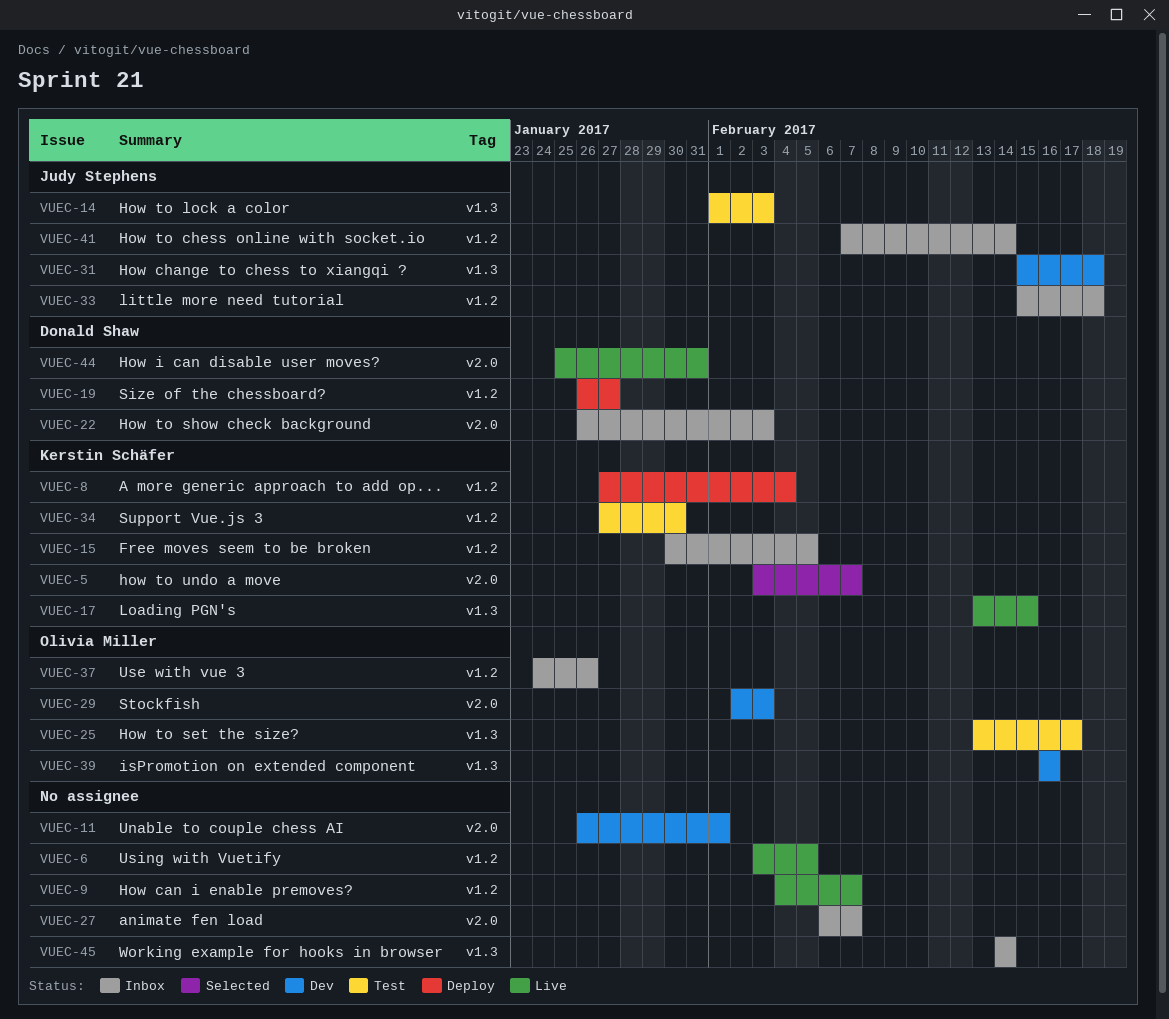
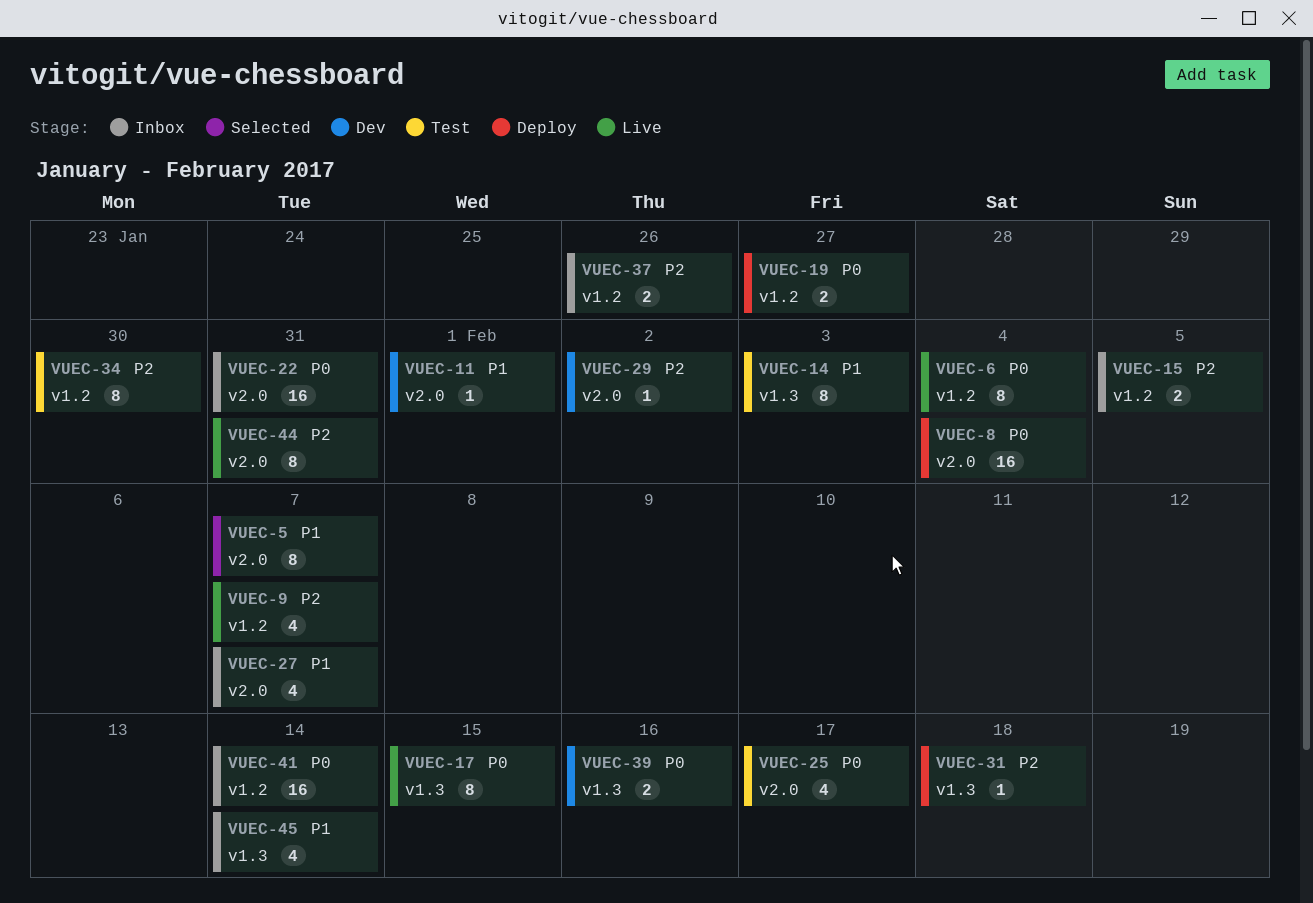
VUEC-6, due: Feb 5 -> Feb 4
VUEC-8, label: v1.2 -> v2.0
VUEC-22, due: Feb 3 -> Jan 31
VUEC-25, label: v1.3 -> v2.0
VUEC-29, due: Feb 3 -> Feb 2
VUEC-31, status: Dev -> Deploy
VUEC-33: present -> none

• • • • • • •

▶ [What is required] Could the data above be repeated exactly, with every picture dropped?

▶ [Solved problem]
VUEC-6, due: Feb 5 -> Feb 4
VUEC-8, label: v1.2 -> v2.0
VUEC-22, due: Feb 3 -> Jan 31
VUEC-25, label: v1.3 -> v2.0
VUEC-29, due: Feb 3 -> Feb 2
VUEC-31, status: Dev -> Deploy
VUEC-33: present -> none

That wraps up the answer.